她刚才若反应慢半分,或是根基稍浅,此刻恐怕已凶多吉少。
她看向蜷缩在河滩上,依旧用纯白眼睛怨毒地盯着她的怨灵,心中并无胜利的喜悦,只有更深的怜悯。
这怨灵,已经被仇恨彻底吞噬了。
“现在……肯听我说了吗?”
陈白露的声音因脖颈受伤而有些沙哑,却依旧平稳。
她没有继续攻击,而是再次结出度厄印,柔和的白光如同月华般洒向怨灵,这次带着更强的安抚与净化之力。
怨灵在白光的照耀下,痛苦地蜷缩着,发出小兽般的呜咽。
那光,让她感到温暖,却又让她因这温暖而更加清晰地回忆起冰冷的绝望。
“为什么……为什么不直接打散我……”她抬起头,血泪混合着河水滑落。
“因为你的恨,并非无根之木,你的怨,亦非无源之水。”
陈白露走近几步,在她身前蹲下,目光平视着她,
“告诉我,你为什么要害人,是不是有心愿未了,也许我可以帮你。”
“帮……我?”
她的声音嘶哑,带着水泡翻涌的咕噜声,充满了无尽的嘲讽和悲凉,
“怎么帮?你能让我活过来吗?能让我爸爸……先救我吗?!”
她猛地抬起头,长发向两边散开,露出一张浮肿青白的脸,一双纯白的眼睛死死盯着陈白露,里面是滔天的恨意和深入骨髓的痛苦。

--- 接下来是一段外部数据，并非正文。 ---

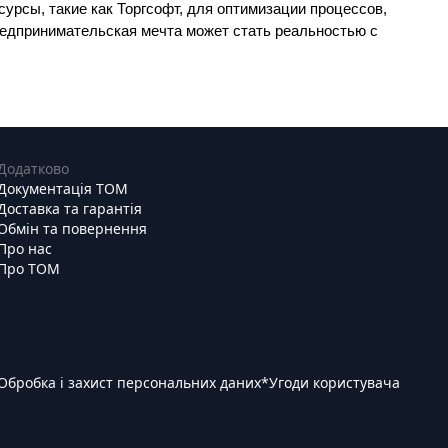
урсы, такие как Торгсофт, для оптимизации процессов, 
едпринимательская мечта может стать реальностью с 
Додатково
Документація ТОМ
Доставка та гарантія
Обмін та повернення
Про нас
Про ТОМ
Обробка і захист персональних даних
*
Угоди користувача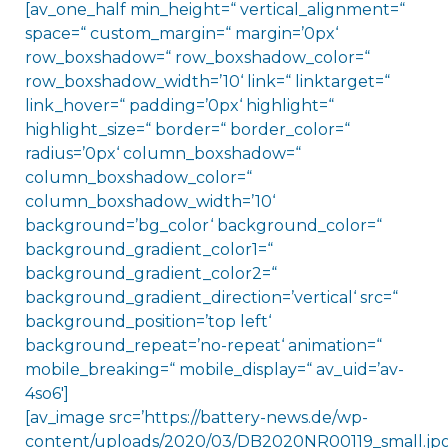
[av_one_half min_height=“ vertical_alignment=“
space=“ custom_margin=“ margin=’0px‘
row_boxshadow=“ row_boxshadow_color=“
row_boxshadow_width=’10‘ link=“ linktarget=“
link_hover=“ padding=’0px‘ highlight=“
highlight_size=“ border=“ border_color=“
radius=’0px‘ column_boxshadow=“
column_boxshadow_color=“
column_boxshadow_width=’10‘
background=’bg_color‘ background_color=“
background_gradient_color1=“
background_gradient_color2=“
background_gradient_direction=’vertical‘ src=“
background_position=’top left‘
background_repeat=’no-repeat‘ animation=“
mobile_breaking=“ mobile_display=“ av_uid=’av-
4so6′]
[av_image src=’https://battery-news.de/wp-
content/uploads/2020/03/DB2020NR00119_small.jpg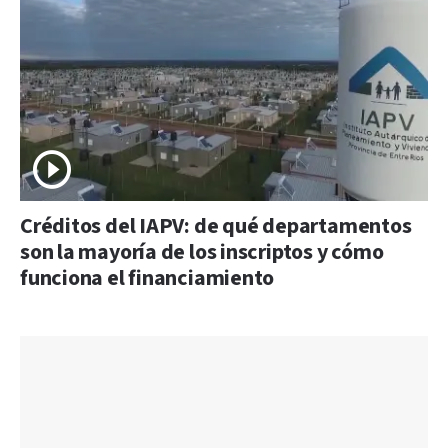
Créditos del IAPV: de qué departamentos
son la mayoría de los inscriptos y cómo
funciona el financiamiento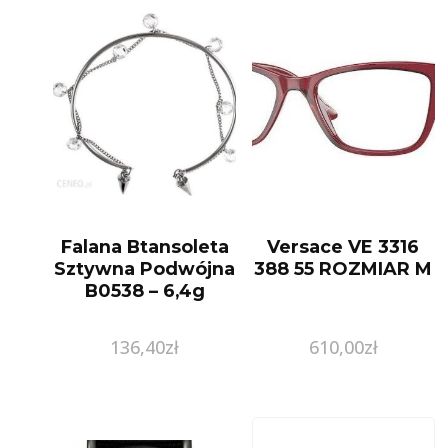
Falana Btansoleta
Versace VE 3316
Sztywna Podwójna
388 55 ROZMIAR M
B0538 – 6,4g
136,40
zł
610,00
zł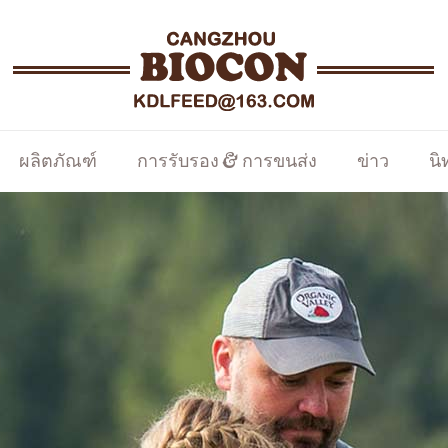
ผลิตภัณฑ์
การรับรอง & การขนส่ง
ข่าว
น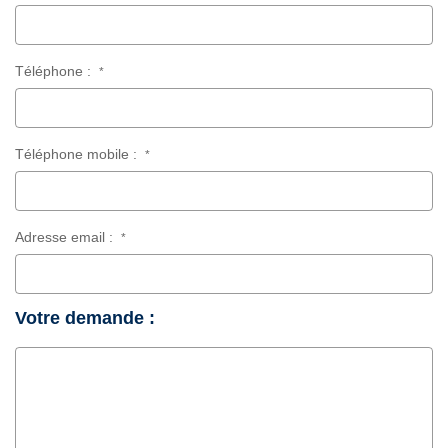
Téléphone :
*
Téléphone mobile :
*
Adresse email :
*
Votre demande :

“那天……水那么冷……我喊他,他明明听见了!他却只拉着弟弟往岸上游!看都没多看我一眼!”
她尖啸起来,河面随之沸腾,“凭什么?!凭什么弟弟能活?!我就该死?!就因为我是女孩吗?!”
陈白露心中一痛。
她能感受到那股被至亲抛弃、在冰冷河水中绝望死去的巨大痛苦。
这怨气,并非凭空而来。
陈白露的声音依旧平和,带着一种引导的力量,“你滞留此地,不仅仅是因为恨吧?”
小女孩的怨气波动了一下,纯白的眼睛里竟流下两行血泪。
“他们……他们都走了!爸爸带着弟弟和妈妈,搬去了城里……一次都没回来看过我!” 她哽咽着,声音扭曲,
“我恨!我恨所有的人!为什么别人家的孩子有爹妈疼,有学上,我就只能待在这冰冷的河里,连个记得我的人都没有!!”
陈白露默然。原来如此。
至亲的抛弃,最终让这可怜的魂魄彻底疯狂,将怨气发泄在所有“幸福”的人身上。